Edwin Bernbaum was born to Maurice M. Bernbaum and Betty Hahn Bernbaum. His father was a career diplomat in the American Foreign Service.[1][2]
Edwin is married to Diane Bernbaum, former director of the Midrasha at Berkeley. Edwin and Diane have an elder son, David. Their younger son Jonathan Bernbaum died in December 2016 at the age of 34, in a warehouse fire in Oakland that destroyed the Ghost Ship artists' collective.[3]
Education
Bernbaum obtained an AB in mathematics from Harvard College and a PhD in Asian Studies from the University of California, Berkeley, with a focus on comparative religion and mythology.[4][5] He also did additional graduate work in social college and anthropology at the Harvard University.[6]
Career
Mountaineering
Bernbaum began climbing as a teenager in the Ecuadorean Andes, where his father was in the foreign service.[7] In the Andes, some of his summits include Cotopaxi, Iliniza Sur, and the first ascent of South Antizana.[5][8] In 1965, he was part of the expedition that made the first ascent of the northwest ridge of Mt St Elias, the second highest mountain in Alaska.[9] In 1968, as a Peace Corps volunteer in Nepal, he attempted Annapurna South, during which he got caught in an avalanche with another climber and got swept down 1,000 feet.[5] Bernbaum's interest in the role of mountains in religion and mythology was born soon after this event, when he met the abbot of the Tengboche monastery, after climbing a new route on a peak near Mt Everest. The Lama told him about Shambhala, a Shangri-La-like realm of peace and contentment in Buddhist cosmology.[7][5]

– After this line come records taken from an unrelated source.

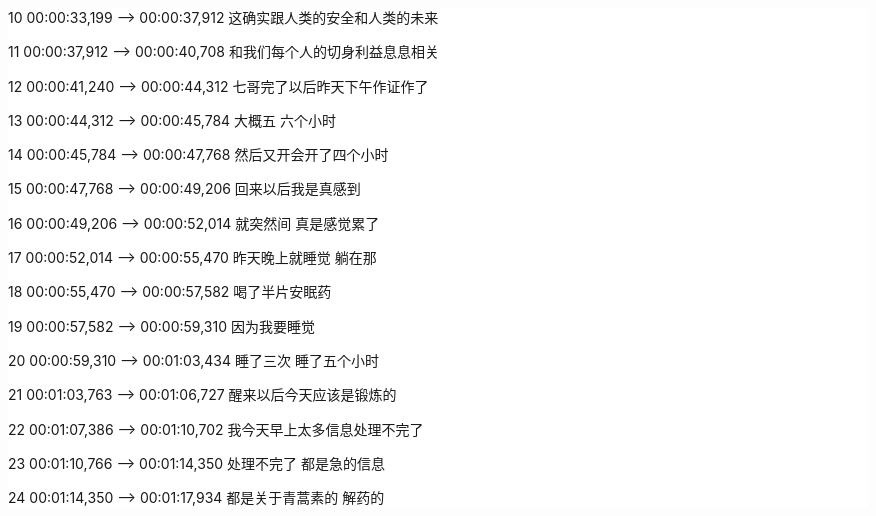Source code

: 10
00:00:33,199 –&gt; 00:00:37,912
这确实跟人类的安全和人类的未来
 
11
00:00:37,912 –&gt; 00:00:40,708
和我们每个人的切身利益息息相关
 
12
00:00:41,240 –&gt; 00:00:44,312
七哥完了以后昨天下午作证作了
 
13
00:00:44,312 –&gt; 00:00:45,784
大概五 六个小时
 
14
00:00:45,784 –&gt; 00:00:47,768
然后又开会开了四个小时
 
15
00:00:47,768 –&gt; 00:00:49,206
回来以后我是真感到
 
16
00:00:49,206 –&gt; 00:00:52,014
就突然间 真是感觉累了
 
17
00:00:52,014 –&gt; 00:00:55,470
昨天晚上就睡觉 躺在那
 
18
00:00:55,470 –&gt; 00:00:57,582
喝了半片安眠药
 
19
00:00:57,582 –&gt; 00:00:59,310
因为我要睡觉
 
20
00:00:59,310 –&gt; 00:01:03,434
睡了三次 睡了五个小时
 
21
00:01:03,763 –&gt; 00:01:06,727
醒来以后今天应该是锻炼的
 
22
00:01:07,386 –&gt; 00:01:10,702
我今天早上太多信息处理不完了
 
23
00:01:10,766 –&gt; 00:01:14,350
处理不完了 都是急的信息
 
24
00:01:14,350 –&gt; 00:01:17,934
都是关于青蒿素的 解药的
 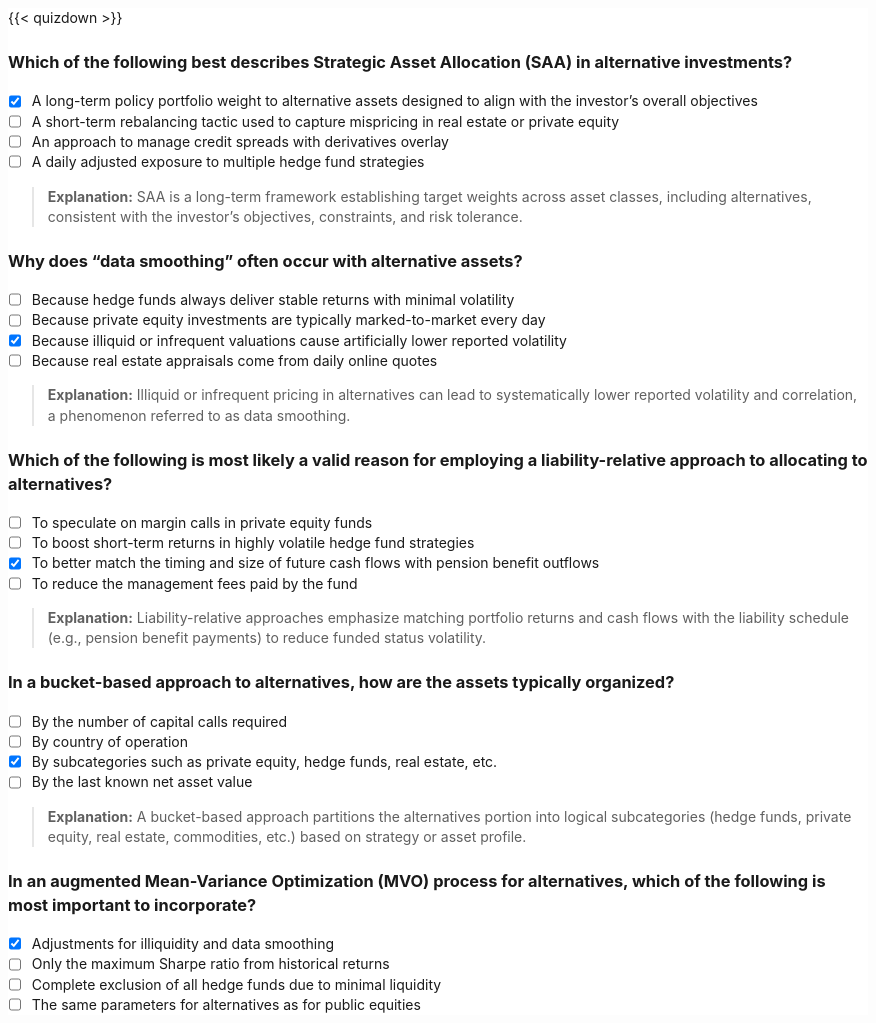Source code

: {{< quizdown >}}

### Which of the following best describes Strategic Asset Allocation (SAA) in alternative investments?

- [x] A long-term policy portfolio weight to alternative assets designed to align with the investor’s overall objectives
- [ ] A short-term rebalancing tactic used to capture mispricing in real estate or private equity
- [ ] An approach to manage credit spreads with derivatives overlay
- [ ] A daily adjusted exposure to multiple hedge fund strategies

> **Explanation:** SAA is a long-term framework establishing target weights across asset classes, including alternatives, consistent with the investor’s objectives, constraints, and risk tolerance.

### Why does “data smoothing” often occur with alternative assets?

- [ ] Because hedge funds always deliver stable returns with minimal volatility
- [ ] Because private equity investments are typically marked-to-market every day
- [x] Because illiquid or infrequent valuations cause artificially lower reported volatility
- [ ] Because real estate appraisals come from daily online quotes

> **Explanation:** Illiquid or infrequent pricing in alternatives can lead to systematically lower reported volatility and correlation, a phenomenon referred to as data smoothing.

### Which of the following is most likely a valid reason for employing a liability-relative approach to allocating to alternatives?

- [ ] To speculate on margin calls in private equity funds
- [ ] To boost short-term returns in highly volatile hedge fund strategies
- [x] To better match the timing and size of future cash flows with pension benefit outflows
- [ ] To reduce the management fees paid by the fund

> **Explanation:** Liability-relative approaches emphasize matching portfolio returns and cash flows with the liability schedule (e.g., pension benefit payments) to reduce funded status volatility.

### In a bucket-based approach to alternatives, how are the assets typically organized?

- [ ] By the number of capital calls required
- [ ] By country of operation
- [x] By subcategories such as private equity, hedge funds, real estate, etc.
- [ ] By the last known net asset value

> **Explanation:** A bucket-based approach partitions the alternatives portion into logical subcategories (hedge funds, private equity, real estate, commodities, etc.) based on strategy or asset profile.

### In an augmented Mean-Variance Optimization (MVO) process for alternatives, which of the following is most important to incorporate?

- [x] Adjustments for illiquidity and data smoothing
- [ ] Only the maximum Sharpe ratio from historical returns
- [ ] Complete exclusion of all hedge funds due to minimal liquidity
- [ ] The same parameters for alternatives as for public equities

Bernbaum was president of the Harvard Mountaineering Club and instructed at the Colorado Outward Bound School.[10] He was featured in "Beyond the Mountaintops: Extraordinary Mountaineers, Extraordinary People," an exhibition at the American Mountaineering Museum on eight climbers (including Hillary and Norgay, among others) who pioneered advances in climbing and humankind.[11]
Sacred natural sites and conservation
Bernbaum was a programme director of The Mountain Institute (TMI).[5] At the TMI, he founded and directed the 'Sacred Mountains Program'. This program developed interpretive materials with various US National Parks (including Yosemite, Great Smoky Mountains, and Hawai'i) based on the cultural, spiritual, and aesthetic and associations of the natural environment in American, Native American, Native Hawaiian, and other cultures around the world.[6][12]
In the Himalayas, Bernbaum worked on a project at the major Hindu pilgrimage shrine of Badrinath, wherein priests and scientists worked together to encourage pilgrims to replant trees for reasons coming out of their own religious and cultural traditions.[13] Later, he also worked with ICIMOD on developing a roadmap to nominate the Kailash Sacred Landscape (a transboundary region at the western tri-junction of India, Nepal, and China) as a UNESCO World Heritage Site.[14]
Since 2012, Bernbaum has been co-chair of the IUCN group on the 'Cultural and Spiritual Values of Protected Areas' (CSVPA).[12] Currently, he is also Senior Fellow at the Instituto de Montaña in Peru.[15]
Leadership teaching
At the Wharton School, with Mark Useem, Bernbaum created, led, and instructed in a leadership development programme for executive MBAs and alumni that took them on treks through the Himalayas (to the foot of Mt Everest) and the Alps.[16][11]